By analyzing existing cross correlation between Consumer Discretionary Select and Global X Funds, you can compare the effects of market volatilities on Consumer Discretionary and Global X and check how they will diversify away market risk if combined in the same portfolio for a given time horizon. You can also utilize pair trading strategies of matching a long position in Consumer Discretionary with a short position of Global X. Check out your portfolio center. Please also check ongoing floating volatility patterns of Consumer Discretionary and Global X.

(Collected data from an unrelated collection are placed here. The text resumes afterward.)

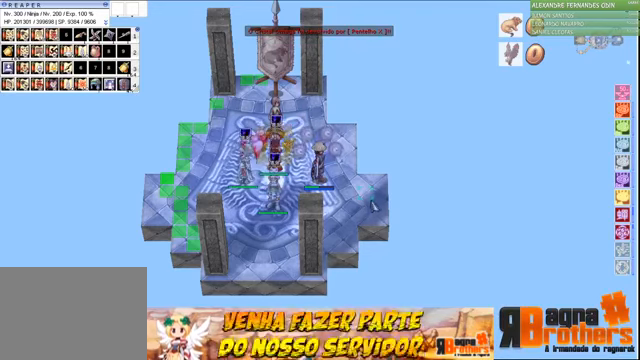
{"keys": [], "mouse": [], "events": []}
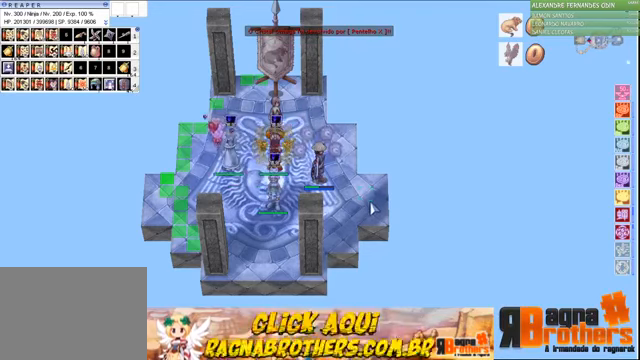
{"keys": [], "mouse": [], "events": []}
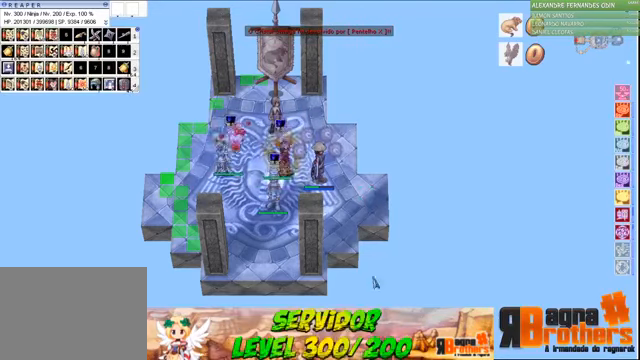
{"keys": [], "mouse": [], "events": []}
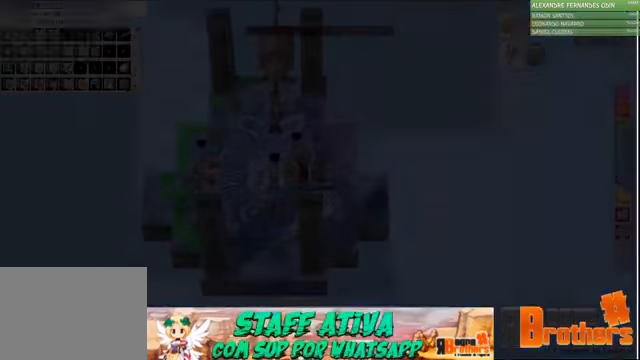
{"keys": [], "mouse": [], "events": []}
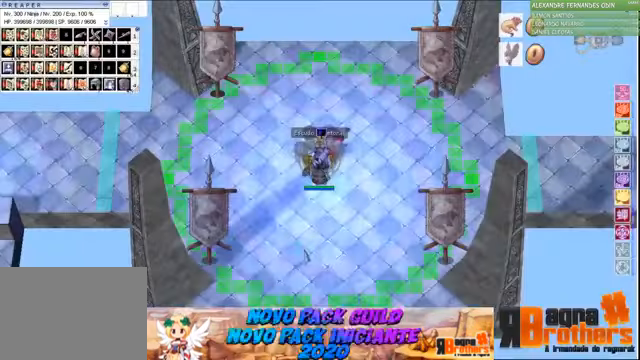
{"keys": [], "mouse": [], "events": [[66, "alt", "down"], [133, "tab", "down"], [166, "alt", "up"], [166, "tab", "up"]]}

Diversification Opportunities for Consumer Discretionary and Global X
0.29 | Correlation Coefficient |
Modest diversification
The 3 months correlation between Consumer and Global is 0.29. Overlapping area represents the amount of risk that can be diversified away by holding Consumer Discretionary Select and Global X Funds in the same portfolio, assuming nothing else is changed. The correlation between historical prices or returns on Global X Funds and Consumer Discretionary is a relative statistical measure of the degree to which these equity instruments tend to move together. The correlation coefficient measures the extent to which returns on Consumer Discretionary Select are associated (or correlated) with Global X. Values of the correlation coefficient range from -1 to +1, where. The correlation of zero (0) is possible when the price movement of Global X Funds has no effect on the direction of Consumer Discretionary i.e., Consumer Discretionary and Global X go up and down completely randomly.

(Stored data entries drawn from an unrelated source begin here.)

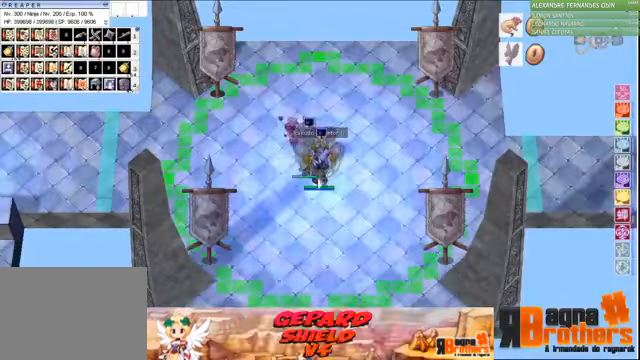
{"keys": ["f3"], "mouse": [], "events": [[333, "f1", "down"], [433, "f1", "up"], [466, "f3", "down"]]}
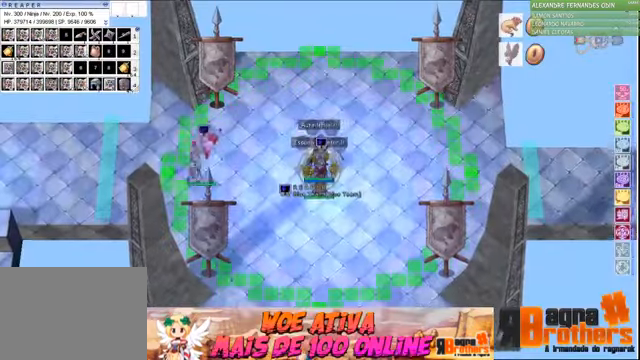
{"keys": [], "mouse": []}
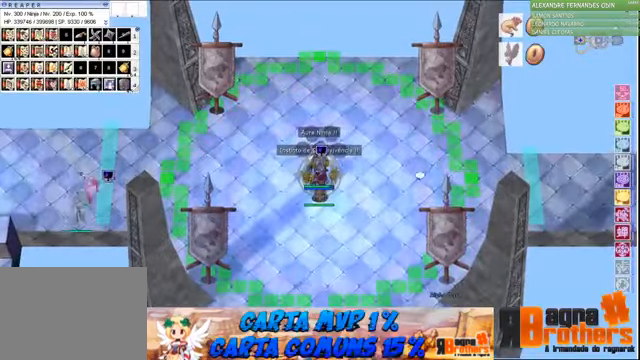
{"keys": [], "mouse": [], "events": []}
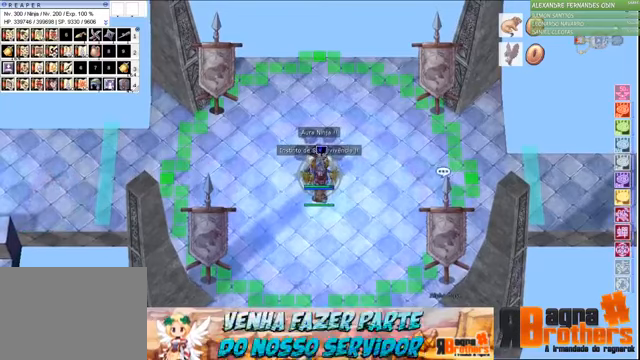
{"keys": [], "mouse": [], "events": []}
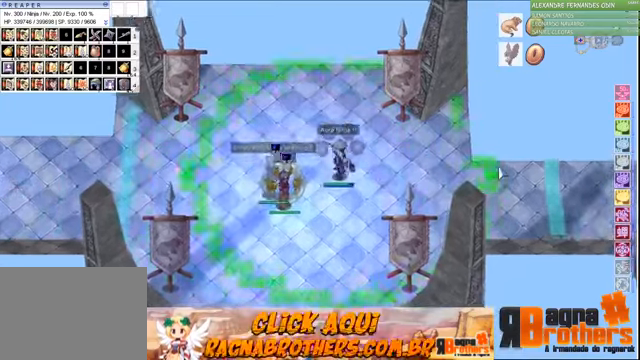
{"keys": [], "mouse": [], "events": []}
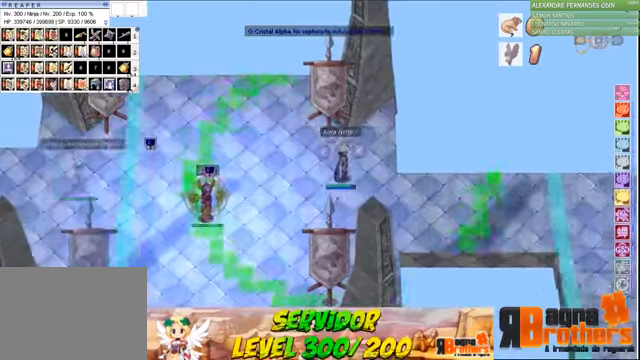
{"keys": [], "mouse": [], "events": []}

Pair Corralation between Consumer Discretionary and Global X
Considering the 90-day investment horizon Consumer Discretionary is expected to generate 1.07 times less return on investment than Global X. In addition to that, Consumer Discretionary is 1.23 times more volatile than Global X Funds. It trades about 0.11 of its total potential returns per unit of risk. Global X Funds is currently generating about 0.14 per unit of volatility. If you would invest 2,695 in Global X Funds on September 23, 2024 and sell it today you would earn a total of 1,080 from holding Global X Funds or generate 40.07% return on investment over 90 days.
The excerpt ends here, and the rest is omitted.